Design a Service for Leader Election and Distributed Locking
The problem
You run a distributed system with several components that need coordination:
Problem 1 -- Leader election: You have 5 replicas of your payment processing service. Exactly one must be the "leader" that processes payments at any time. If the leader crashes, another replica must take over within seconds. Two replicas must never both believe they are the leader simultaneously -- double-processing a payment is worse than a brief outage.
Problem 2 -- Distributed locking: Your order fulfillment pipeline has a step that reserves inventory. When two orders for the last item arrive simultaneously at different servers, only one should succeed. You need a distributed lock that prevents concurrent access to the same inventory item.
Problem 3 -- Configuration management: You have 200 microservices that need to read shared configuration (feature flags, rate limits, database connection strings). When you update a config value, all services must see the change within seconds. You want a strongly consistent store -- not "eventually this will propagate."
These are all coordination problems. Building coordination into each service is error-prone and leads to subtle bugs (split-brain, deadlocks, phantom leaders).
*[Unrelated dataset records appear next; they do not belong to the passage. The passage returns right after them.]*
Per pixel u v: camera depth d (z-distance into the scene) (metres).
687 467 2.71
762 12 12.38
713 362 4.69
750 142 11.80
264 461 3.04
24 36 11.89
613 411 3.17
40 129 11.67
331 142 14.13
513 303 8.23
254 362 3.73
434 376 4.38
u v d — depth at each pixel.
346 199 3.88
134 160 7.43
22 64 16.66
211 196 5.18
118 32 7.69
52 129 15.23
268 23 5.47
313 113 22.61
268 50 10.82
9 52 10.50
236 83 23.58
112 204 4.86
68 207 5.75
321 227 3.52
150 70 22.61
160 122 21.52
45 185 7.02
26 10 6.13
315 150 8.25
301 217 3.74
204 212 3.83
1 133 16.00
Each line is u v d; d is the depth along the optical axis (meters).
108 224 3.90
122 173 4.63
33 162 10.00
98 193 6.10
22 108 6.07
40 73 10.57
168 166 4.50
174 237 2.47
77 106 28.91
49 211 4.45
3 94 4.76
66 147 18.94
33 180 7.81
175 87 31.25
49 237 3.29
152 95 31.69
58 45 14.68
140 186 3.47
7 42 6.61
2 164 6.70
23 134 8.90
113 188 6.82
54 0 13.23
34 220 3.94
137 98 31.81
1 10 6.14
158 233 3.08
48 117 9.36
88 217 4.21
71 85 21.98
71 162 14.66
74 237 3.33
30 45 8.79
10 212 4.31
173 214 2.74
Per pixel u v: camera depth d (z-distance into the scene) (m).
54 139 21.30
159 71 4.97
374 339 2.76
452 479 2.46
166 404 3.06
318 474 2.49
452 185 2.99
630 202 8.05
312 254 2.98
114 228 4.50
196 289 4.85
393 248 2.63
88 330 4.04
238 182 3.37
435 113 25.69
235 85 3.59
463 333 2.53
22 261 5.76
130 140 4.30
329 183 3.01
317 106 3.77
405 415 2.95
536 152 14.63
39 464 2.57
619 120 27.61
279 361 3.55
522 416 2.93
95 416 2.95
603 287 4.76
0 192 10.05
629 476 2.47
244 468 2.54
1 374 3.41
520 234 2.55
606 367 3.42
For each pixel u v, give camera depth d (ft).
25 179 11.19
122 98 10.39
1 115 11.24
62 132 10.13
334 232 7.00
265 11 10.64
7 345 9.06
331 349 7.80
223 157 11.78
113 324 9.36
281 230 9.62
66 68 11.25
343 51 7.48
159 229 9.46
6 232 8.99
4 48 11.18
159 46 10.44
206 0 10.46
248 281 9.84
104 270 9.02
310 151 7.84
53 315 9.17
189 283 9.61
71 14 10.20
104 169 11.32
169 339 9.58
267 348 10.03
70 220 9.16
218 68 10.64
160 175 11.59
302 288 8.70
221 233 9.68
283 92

You need a dedicated coordination service that solves these primitives correctly once so that application developers do not have to.
Key requirements to identify
| Requirement | What it implies |
|---|---|
| Exactly one leader at a time | Need strong consistency -- this is a CP system, not AP |
| Leader failover in seconds | Need session tracking with timeouts and heartbeats |
| No split-brain | Need fencing -- a mechanism to prevent the old leader from acting after failover |
| Distributed locks | Need sequencer tokens to detect stale locks after network delays |
| Config changes visible quickly | Need an event/watch mechanism so clients are notified of changes |
| Small metadata store | The data is small (KBs to MBs), so replication overhead is acceptable |
The design approach
This is fundamentally different from the systems in the previous problems. Dynamo and Cassandra chose availability over consistency. Here, you need the opposite: consistency over availability. A lock service that sometimes grants the same lock to two clients is worse than useless.
The core of the design is a replicated state machine. You run 5 servers (an odd number for majority quorums). They use a consensus protocol like Paxos or Raft to agree on every state change. A write succeeds only when a majority (3 of 5) of servers have durably logged it. This guarantees that even if 2 servers crash, the remaining 3 have the latest state.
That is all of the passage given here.